The Balkans have talent. It's no longer a matter of patriotism, but of fact.
It is enough to look at how many athletes from this region play in the strongest European leagues, how many children show exceptional motor skills at an early age, and how quickly young athletes progress physically.
The problem has never been talent. The problem is that we continue to treat talent as a guarantee of success, rather than as a raw material that needs to be carefully developed and protected.
An even more serious problem is the way we recognize and direct this talent.
In the Balkans, selection is still largely done "by coach, by eye" - based on impressions, current physical dominance or subjective assessment. In serious sports systems, such an approach has long been obsolete.
There, decisions are made based on data, testing, long-term monitoring, and clearly defined criteria. With us, intuition is still more important than measurement.
In practice, what usually happens is that the most talented train the most. They play for two national teams, do additional individual work, have tournaments on weekends, and go to summer camps. Few people ask a simple question in this process: is their body ready for such a load?
Modern sports science is clear on this point. Research shows that asymmetries in lower extremity strength and function greater than 10-15% significantly increase the risk of injury, especially knee and anterior cruciate ligament (ACL) injuries.

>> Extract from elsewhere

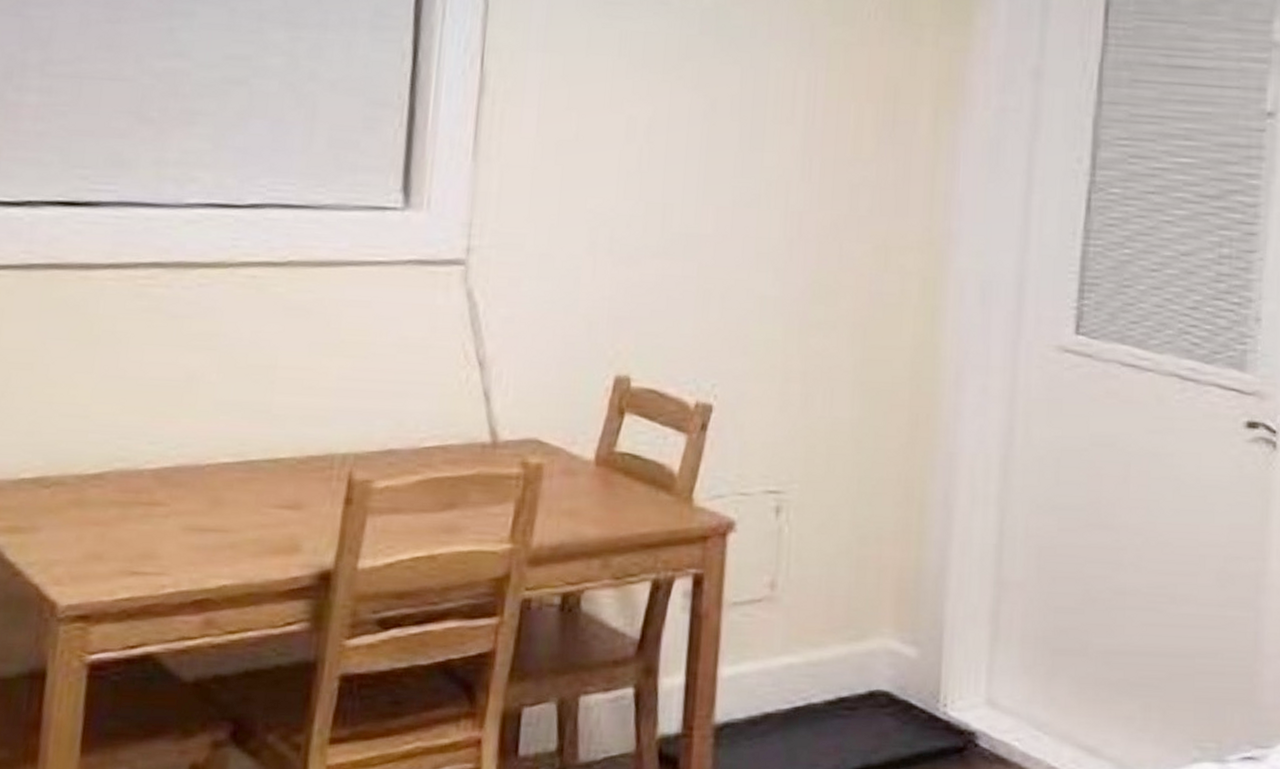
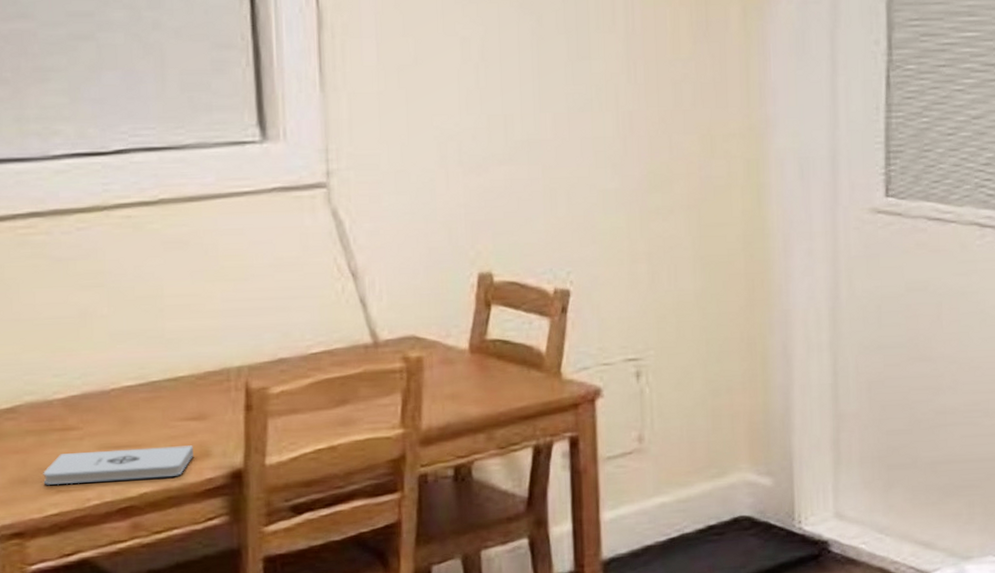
notepad: none [119,531,283,571] -> present [43,445,193,485]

Also, a sudden increase in workload without adequate monitoring is associated with a higher incidence of musculoskeletal injuries in young athletes. Overtraining and chronic fatigue in adolescents is not a myth, but a documented problem that affects both performance and long-term health.
In other words, today we can no longer say that we "didn't know".
In our work with young athletes, we regularly encounter data that would be alarming in serious systems. A significant percentage of children show functional asymmetries above the limits considered risky by the literature.
Many people experience a discrepancy between their calendar workload and their actual physiological readiness. And what is most dangerous - the subjective feeling of "I am fine" often does not reflect the real state of the organism.
In countries like the United States or Germany, athlete development is a project that includes continuous testing, load monitoring, and individualized training adjustments.
If the data shows an increased risk, the program is changed. And if fatigue exceeds the allowed limits, the intensity is reduced. Prevention is part of the system there.
In our country, prevention is often a reaction - only after an injury.
The most common sentence we hear is: "He's strong, he can do it."
But science shows that strength without balance, volume without control, and intensity without periodization lead to long-term performance decline or injury. The problem is not the high load per se. The problem is the uncontrolled and sudden increase in load without adequate adaptation.
When an athlete at the age of 19 or 20 develops chronic knee or back pain, it is rarely "bad luck."
In most cases, it is the result of cumulative stress that has never been systematically monitored. Biomechanical risk factors for serious injuries can be identified and corrected in time. Injury is not always a surprise. Often, an opportunity for prevention is missed.
The biggest paradox of the Balkans is that we do a lot, but measure little. Children train early, compete often, and go through a large number of games per year. We still rely on the enthusiasm, tradition, and authority of coaches, while objective indicators remain in the background.
In serious countries, such an approach is unthinkable. There, the system protects athletes from exaggeration - even when they are talented.
We still believe that "the best will emerge." But in modern sports, it is no longer the most talented who emerges, but the healthiest, most stable, and most driven for the long term.
Perhaps the right question is: have we fulfilled our responsibility towards that potential?
Talent is a gift. System is a responsibility. If we know that risk can be assessed, that workload can be planned, and that asymmetries can be corrected, then ignoring these facts is no longer ignorance - but the conscious maintenance of an outdated model of work.
If we want athletes who last, who enter the senior level healthy and stable, we have to stop selecting “by eye” and train “by feel.” Science has given us the tools. The data is there. The methodology is there.
The only question is whether we have the courage to accept that talent without a system is not a development strategy - but a risk that the Balkans have called tradition for too long.